Passage shown >>
§
Those public opinion pollsters, who wanted to find out the
percentage of Israelis who favor negotiations and prefer an agreed
political solution under the present circumstances, did not
approach me and did not seek my opinion. If they had asked me I
would, without a shadow of doubt, have joined the 76 percent of
Israelis who favor negotiations.
At the same time I also belong to those Israelis and Palestinians
who, without a shadow of a doubt, support unilateral measures under
As I have said, I do not belong to the 24 percent of Israelis who
oppose negotiations. The pollsters did not attempt to ascertain the
motives of those who are against negotiations. I can only assume
that this minority is not prepared to compromise in order to solve
the conflict. The Israel minority and the zero-sum Palestinian
approach are apprehensive at the possibility of a successful
conclusion to negotiations, which would put an end to their
ultimate ambitions and dreams - the Greater Land of Israel, clean
of Arabs for the Israelis - and Greater Palestine, clean of Jews
for the Palestinians.
I support diplomatic negotiations, but at the same time I also
support unilateral measures. There is an apparent contradiction
between these two attitudes, but this is not the case.
My support of unilateral measures is not motivated by a refusal to
reach an agreement, but rather from the concern that an
Israel-Palestinian negotiation attempt under the present
circumstance will not succeed and would only consolidate the
impasse and perhaps even deepen the gap between the sides. In order
to conclude a peace pact the sides have to agree on answers to a
series of problems. I only mention three of the main problems here,
but they lie at the heart of the matter - without compromise and
solutions to these problems - there will be no agreement.
§
Assignment 1 >>
Change "agreement" to "accord" in the passage on negotiations from "My support of" to "be no agreement.", and give that section again.
The entries below are unrelated to the passage on negotiations.

Excerpted records >>
§
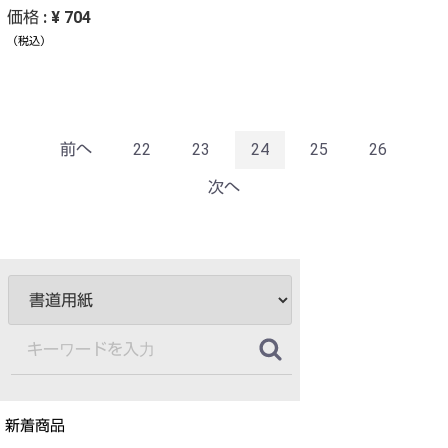
価格 : ¥ 704
（税込）
前へ
22
23
24
25
26
次へ
新着商品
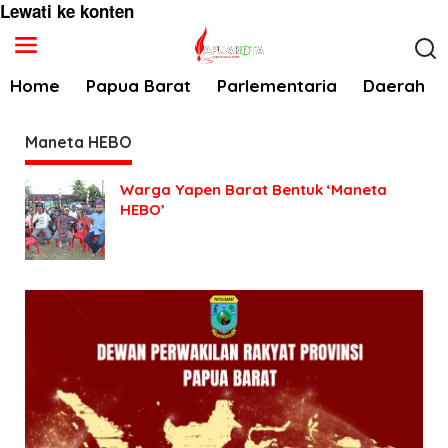
Lewati ke konten
Home
Papua Barat
Parlementaria
Daerah
Maneta HEBO
Warga Yapen Barat Bentuk ‘Maneta
HEBO’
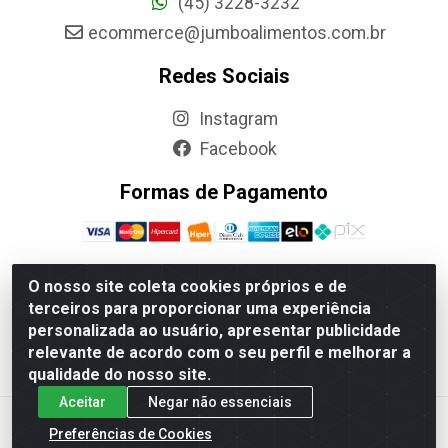
(45) 3228-3232
ecommerce@jumboalimentos.com.br
Redes Sociais
Instagram
Facebook
Formas de Pagamento
O nosso site coleta cookies próprios e de
terceiros para proporcionar uma experiência
Jumbo Alimentos Cascavel - Matriz - Rua Itatiba Do Sul,
personalizada ao usuário, apresentar publicidade
161 - Santos Dumont, Cascavel-PR - CEP 85804-700-
relevante de acordo com o seu perfil e melhorar a
CNPJ 85.522.043/0001-90
qualidade do nosso site.
Aceitar
Negar não essenciais
Preferências de Cookies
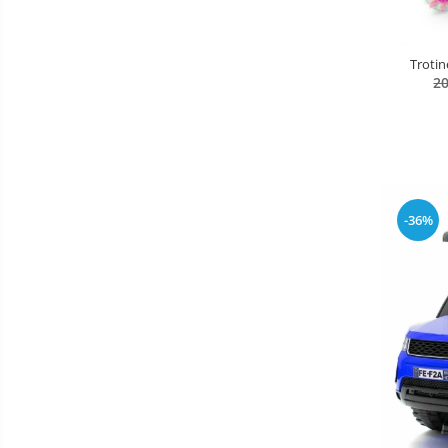
Patine de gheata
Patine gheata reglabile
Trotin
Patine gheata fixe
20
Corturi si casute copii
Baschet
SANIUTE
Mese de Tenis
-36%
Articole de plaja
Benzi de Alergare
Biciclete Fitness
Steppere Fitness
Aparate Fitness Multifunctionale
Biciclete Eliptice
Aparate Fitness de Vaslit
Banci forta multifunctionale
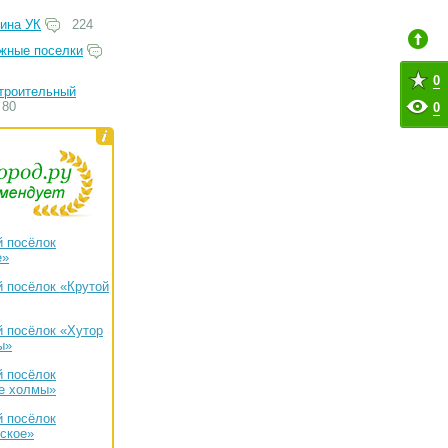
ина УК
224
жные поселки
0
троительный
80
0
 посёлок
е»
 посёлок «Крутой
 посёлок «Хутор
ы»
 посёлок
е холмы»
 посёлок
ское»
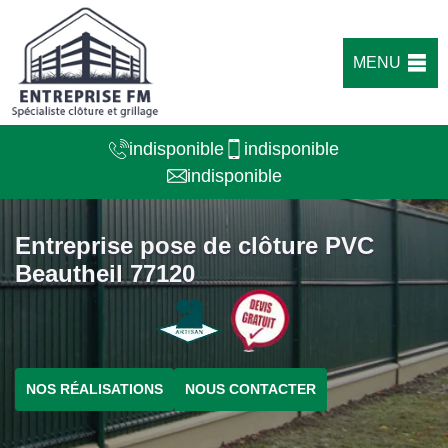
MENU
indisponible
indisponible
indisponible
Entreprise pose de clôture PVC
Beautheil 77120
NOS RÉALISATIONS
NOUS CONTACTER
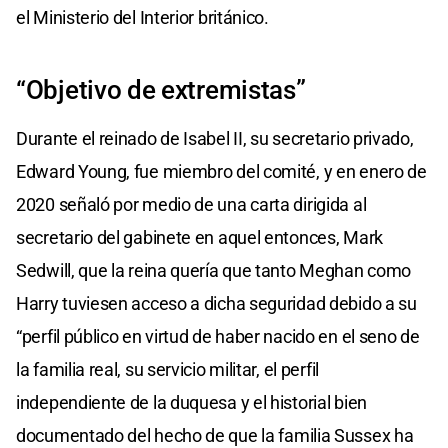
el Ministerio del Interior británico.
“Objetivo de extremistas”
Durante el reinado de Isabel II, su secretario privado,
Edward Young, fue miembro del comité, y en enero de
2020 señaló por medio de una carta dirigida al
secretario del gabinete en aquel entonces, Mark
Sedwill, que la reina quería que tanto Meghan como
Harry tuviesen acceso a dicha seguridad debido a su
“perfil público en virtud de haber nacido en el seno de
la familia real, su servicio militar, el perfil
independiente de la duquesa y el historial bien
documentado del hecho de que la familia Sussex ha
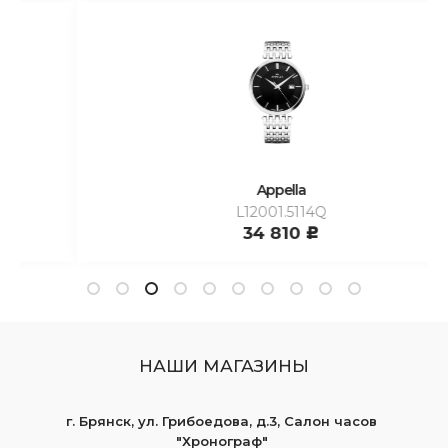
Appella
L12001.5114Q
34 810
c
НАШИ МАГАЗИНЫ
г. Брянск, ул. Грибоедова, д.3, Салон часов
"Хронограф"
§
Assignment 2 >>
Gather each line of the entries that includes the word "familia".

Written response 1 >>
My support of unilateral measures is not motivated by a refusal to
reach an accord, but rather from the concern that an
Israel-Palestinian negotiation attempt under the present
circumstance will not succeed and would only consolidate the
impasse and perhaps even deepen the gap between the sides. In order
to conclude a peace pact the sides have to agree on answers to a
series of problems. I only mention three of the main problems here,
but they lie at the heart of the matter - without compromise and
solutions to these problems - there will be no accord.

Written response 2 >>
la familia real, su servicio militar, el perfil
documentado del hecho de que la familia Sussex ha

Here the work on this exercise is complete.